In Italia l’editoria privata si è ingegnata ad assolvere ai compiti delle University Presses, ma solo sul versante della raccolta dei finanziamenti. Non ha invece assolto ai compiti di conquista capillare e sistematica di fette di mercato internazionale, né ha assolto ai compiti di affrontare la distribuzione del prodotto. Ha badato, cioè, solo ai propri bilanci e mai agli autori e men che meno alle esigenze della cultura (bisogna segnalare alcune eccezioni, come le numerose cooperative nate dopo il 1968 e raccolte nell’Accu, Associazione delle cooperative culturali universitarie). La frammentazione editoriale in provincia ha aggravato il problema, chiudendo i libri prodotti entro confini regionali se non cittadini; anche se occorre riconoscere il ruolo insostituibile delle piccole editrici, che ancor oggi sono le sole a tener vivo l’humus culturale diffuso.

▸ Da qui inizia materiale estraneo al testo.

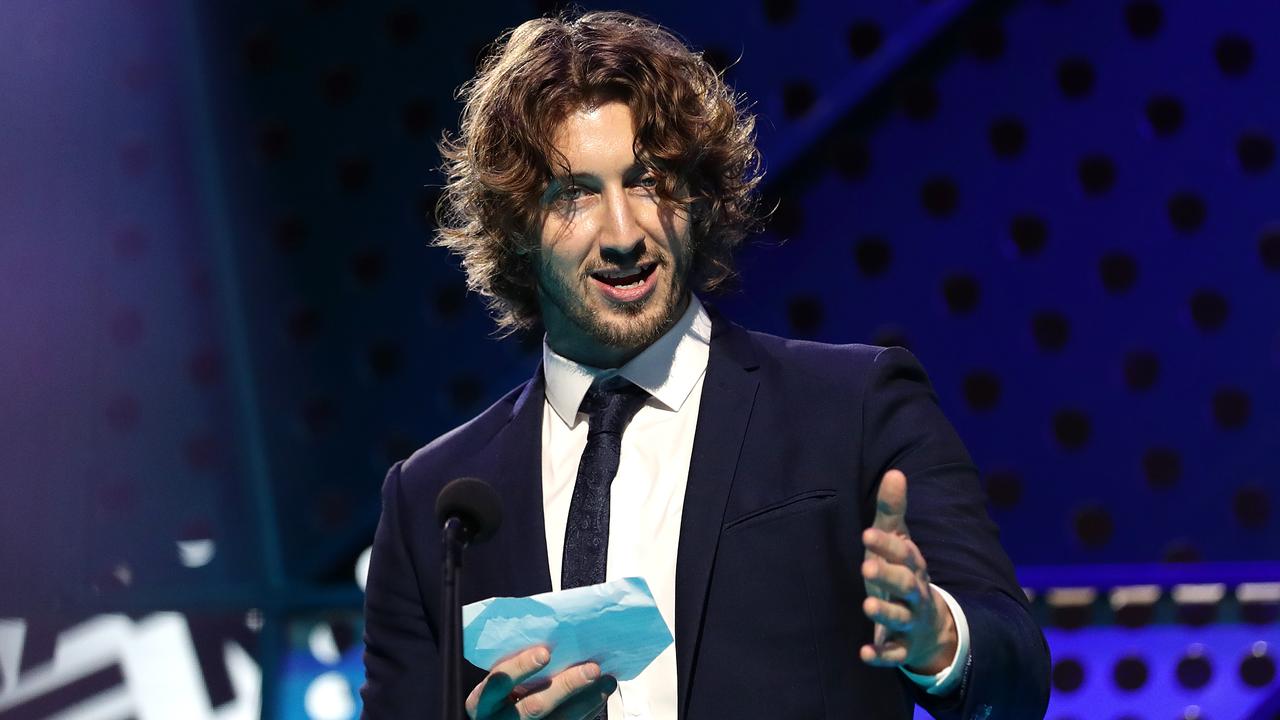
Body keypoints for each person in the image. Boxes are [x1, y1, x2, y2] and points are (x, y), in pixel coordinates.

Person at [360, 10, 1050, 720]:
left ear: (698, 195)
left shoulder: (854, 407)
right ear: (517, 228)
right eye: (576, 195)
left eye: (650, 180)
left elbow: (1017, 672)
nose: (624, 233)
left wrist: (941, 639)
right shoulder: (432, 501)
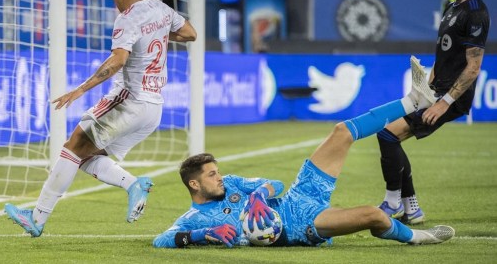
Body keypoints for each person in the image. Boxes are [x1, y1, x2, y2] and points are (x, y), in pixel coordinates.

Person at [153, 57, 455, 248]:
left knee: (341, 132)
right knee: (374, 215)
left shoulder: (231, 183)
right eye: (211, 175)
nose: (219, 177)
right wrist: (198, 236)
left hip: (299, 194)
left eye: (217, 171)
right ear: (194, 184)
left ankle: (414, 100)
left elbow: (277, 184)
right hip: (302, 223)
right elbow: (161, 239)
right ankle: (417, 237)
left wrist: (259, 193)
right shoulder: (194, 219)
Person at [5, 0, 197, 237]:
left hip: (128, 100)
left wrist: (81, 89)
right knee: (82, 157)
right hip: (153, 108)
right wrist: (160, 36)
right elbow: (190, 34)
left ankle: (37, 218)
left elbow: (118, 61)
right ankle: (132, 184)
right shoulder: (161, 8)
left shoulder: (127, 17)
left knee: (73, 147)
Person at [376, 0, 489, 225]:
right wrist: (422, 91)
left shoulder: (476, 13)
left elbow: (473, 67)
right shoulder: (452, 7)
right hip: (435, 91)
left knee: (388, 136)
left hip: (452, 97)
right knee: (391, 137)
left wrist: (443, 103)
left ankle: (392, 201)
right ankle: (412, 209)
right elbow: (443, 57)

E l’università? È del tutto innocente? Si direbbe di no, visto il silenzio con cui sono state accolte in passato le numerose proposte di sviluppare “editrici universitarie.” Ben prima dell’èra dell’autonomia universitaria il problema è stato risolto in modo autonomo da ogni singolo ateneo, ognuno dei quali aveva (e continua ad avere) collane e periodici stampati in proprio, spesso colpevolmente assassinati (cioè confinati nei magazzini e distribuiti solo in via di omaggio o di scambio). In parole povere, presso i singoli atenei sono prevalsi i poteri locali e le posizioni di privilegio di questo o quel luminare direttore di collana o di rivista: personalità indubbiamente alte dal punto di vista scientifico, ma del tutto disinteressate o incompetenti a porre il problema della distribuzione e del mercato.
Ha senso impostare adesso, nel nuovo millennio, un sistema di University Press? Le numerose innovazioni tecniche in atto suggerirebbero di no. La stampa digitale rende oggi economico stampare poche copie di un libro (print on demand). Il CDRom e più ancora la pubblicazione in rete risolvono i problemi economici posti dai grossi volumi e da interi archivi. La rete, soprattutto, permette di impostare in modo nuovo la questione della pubblicità di un testo, cioè della sua diffusione; e impone quasi automaticamente l’impiego della lingua inglese. Il panorama va rapidamente mutando, dice Giovanni Peresson dell’Associazione italiana editori, tra i massimi esperti del libro e della sua diffusione in Italia: si possono ora coprire a basso costo i settori di mercato che richiedono un libro a diffusione puntuale (cioè gruppi di lettori limitati di numero e concentrati per area o professione). Peresson continua: «Ciò modifica anche la natura del libro universitario, che potrà essere scomposto o ricomposto secondo specifiche necessità locali».

Eppure… resta ancora una funzione essenziale delle University Presses, cioè la garanzia di qualità. È lecito sognare? Quei (pochi) atenei italiani che riterranno utile tentare di fondarne una adesso, con piena adesione alle attuali tecnologie e con moderno spirito d’impresa, svincolandosi dai giochi di potere personali e locali, e puntando al mercato globale, avranno successo. L’obiettivo principale è l’eccellenza nella qualità del prodotto editoriale e la flessibilità dei supporti nei quali esso si versa, dalla carta stampata al digitale, al televisivo. Tutti gli atenei, o quasi, hanno già in proprio tecnici, tecnologie e strumentazione, per non parlare della disponibilità finanziaria che, come si sa, resta bassa fin quando il mercato è nuovo, ma diventa altissima una volta che il mercato sia già occupato da imprese che hanno riscosso i primi successi. Chi arriverà per primo?